• **Texte à analyser**:
****************

Sofia se rend compte que pour que sa parole dans l’EMC soit efficace elle doit parler depuis ses valeurs, faire état de sa vérité. Miller (2009) écrit que « la vérité comme telle est cachée et on n’y accède que par une levée du voile. » Or, Sofia souhaite « rester voilée » ; elle ne veut pas de sa vérité.

Au « je pense donc je suis de Descartes », on pourrait poser en EMC : « je ME pense donc je suis ». Pour enseigner l’EMC, il faut donc se penser. Dans l’équivoque du signifiant, on peut entendre « se panser ». L’enseignement de l’EMC ne nécessite-t-il pas de se panser au sens littéraire « d’adoucir une douleur morale » pour pouvoir donner de soi et partager ses valeurs ?

L’EMC est une discipline poreuse qui laisse filtrer la subjectivité de l’enseignant. Elle touche à ses valeurs, l’obligeant à s’en saisir. Sofia n’ose pas se confronter à la porosité de cette discipline.

Sofia ne parvient pas à enseigner l’EMC parce qu’elle entretient un rapport déductif au savoir : elle affectionne la notion de déduction liée aux sciences dites exactes. Les mathématiques sont dans la déduction, pas l’EMC. L’EMC « c’est pas une science

exacte » qui présente « une vérité exacte ». Alors, lorsqu’il faudrait qu’elle soit elle, avec sa

vérité, pour incarner et défendre ses valeurs, elle n’y arrive pas parce qu’elle, ce qu’elle veut ou ce qu’elle peut, c’est défendre des savoirs académiques et neutres. Et en EMC, ce n’est pas ce qui est attendu.

L’EMC, cette discipline d’une « inquiétante étrangeté » (Freud, 1919), confronte à l’autre en soi. Elle place le sujet face à lui-même. Et parce que l’EMC ne s’enseigne pas hors ou loin de soi, cette discipline singulière recommande au sujet une certaine « extimité », ce que Tisseron (2001), reprenant le terme créé par Lacan (1969-1970), définit comme un mouvement, une envie de communiquer sur son monde intérieur pour mieux se l’approprier et s’enrichir.

Or enseigner l’EMC exige de respecter la neutralité qui sied au fonctionnaire d’État. « S’autoriser de soi-même » (Lacan, 1964) tout en restant neutre, voilà qui fonde un paradoxe intéressant qui questionne autant la bienveillante neutralité que l’empathie demandée aux enseignants par les codes actuels de l’École et de la société.

****************

• **Listing fourni**:
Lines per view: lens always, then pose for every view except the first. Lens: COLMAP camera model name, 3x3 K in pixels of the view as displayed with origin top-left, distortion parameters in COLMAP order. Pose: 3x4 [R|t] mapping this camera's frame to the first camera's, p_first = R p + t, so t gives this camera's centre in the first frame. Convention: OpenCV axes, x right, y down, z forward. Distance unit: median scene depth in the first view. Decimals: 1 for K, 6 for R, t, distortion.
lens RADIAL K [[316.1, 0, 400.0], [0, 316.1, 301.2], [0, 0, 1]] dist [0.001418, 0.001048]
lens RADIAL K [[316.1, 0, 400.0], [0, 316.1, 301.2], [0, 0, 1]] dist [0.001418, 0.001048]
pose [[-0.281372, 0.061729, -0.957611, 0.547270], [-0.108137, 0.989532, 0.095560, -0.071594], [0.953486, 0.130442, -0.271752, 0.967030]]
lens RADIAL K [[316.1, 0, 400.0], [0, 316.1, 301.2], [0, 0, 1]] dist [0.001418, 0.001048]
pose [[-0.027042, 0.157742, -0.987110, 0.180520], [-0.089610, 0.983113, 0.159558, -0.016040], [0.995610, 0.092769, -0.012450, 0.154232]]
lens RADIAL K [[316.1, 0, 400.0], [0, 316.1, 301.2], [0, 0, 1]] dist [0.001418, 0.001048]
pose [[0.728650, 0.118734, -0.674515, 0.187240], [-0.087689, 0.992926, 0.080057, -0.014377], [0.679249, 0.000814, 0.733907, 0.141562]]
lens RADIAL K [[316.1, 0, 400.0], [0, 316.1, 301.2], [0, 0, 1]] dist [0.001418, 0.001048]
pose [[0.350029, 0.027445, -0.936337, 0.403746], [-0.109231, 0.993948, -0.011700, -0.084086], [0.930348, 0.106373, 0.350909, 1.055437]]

****************

• **Consigne**:
Mettez à jour le passage du texte sur l'enseignement de l'EMC en commençant à "Sofia ne parvient" et en terminant à "qui est attendu." : remplacez "savoirs académiques" par "savoirs universitaires". Le listing n'intervient pas dans ce travail.

• **Zone de réponse**:
Sofia ne parvient pas à enseigner l’EMC parce qu’elle entretient un rapport déductif au savoir : elle affectionne la notion de déduction liée aux sciences dites exactes. Les mathématiques sont dans la déduction, pas l’EMC. L’EMC « c’est pas une science

exacte » qui présente « une vérité exacte ». Alors, lorsqu’il faudrait qu’elle soit elle, avec sa

vérité, pour incarner et défendre ses valeurs, elle n’y arrive pas parce qu’elle, ce qu’elle veut ou ce qu’elle peut, c’est défendre des savoirs universitaires et neutres. Et en EMC, ce n’est pas ce qui est attendu.